About this exercise: Restate all of the records below exactly. Do not carry over any image.

Excerpts from a dataset:

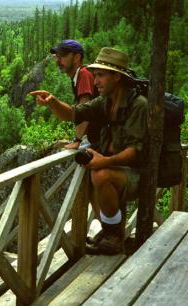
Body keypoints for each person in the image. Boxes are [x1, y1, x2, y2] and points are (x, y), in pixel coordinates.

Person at [30, 48, 148, 255]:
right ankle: (108, 230)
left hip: (137, 176)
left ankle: (115, 235)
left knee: (99, 174)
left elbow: (135, 152)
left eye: (101, 75)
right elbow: (74, 114)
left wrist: (103, 162)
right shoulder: (105, 102)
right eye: (95, 75)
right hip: (116, 169)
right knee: (90, 175)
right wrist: (53, 101)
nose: (95, 82)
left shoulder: (138, 105)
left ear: (117, 77)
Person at [49, 39, 97, 149]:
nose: (57, 61)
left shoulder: (84, 74)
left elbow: (85, 110)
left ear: (76, 57)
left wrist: (77, 140)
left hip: (100, 141)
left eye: (62, 56)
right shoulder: (78, 76)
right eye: (56, 56)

Exercise output:
Body keypoints for each person in the image. Boxes are [x1, y1, x2, y2] and points are (x, y), in pixel coordinates.

Person at [30, 48, 148, 255]:
right ankle: (108, 230)
left hip: (137, 176)
left ankle: (115, 235)
left knee: (99, 174)
left elbow: (135, 152)
left eye: (101, 75)
right elbow: (74, 114)
left wrist: (103, 162)
right shoulder: (105, 102)
right eye: (95, 75)
right hip: (116, 169)
right knee: (90, 175)
right wrist: (53, 101)
nose: (95, 82)
left shoulder: (138, 105)
left ear: (117, 77)
Person at [49, 39, 97, 149]:
nose: (57, 61)
left shoulder: (84, 74)
left elbow: (85, 110)
left ear: (76, 57)
left wrist: (77, 140)
left hip: (100, 141)
left eye: (62, 56)
right shoulder: (78, 76)
right eye: (56, 56)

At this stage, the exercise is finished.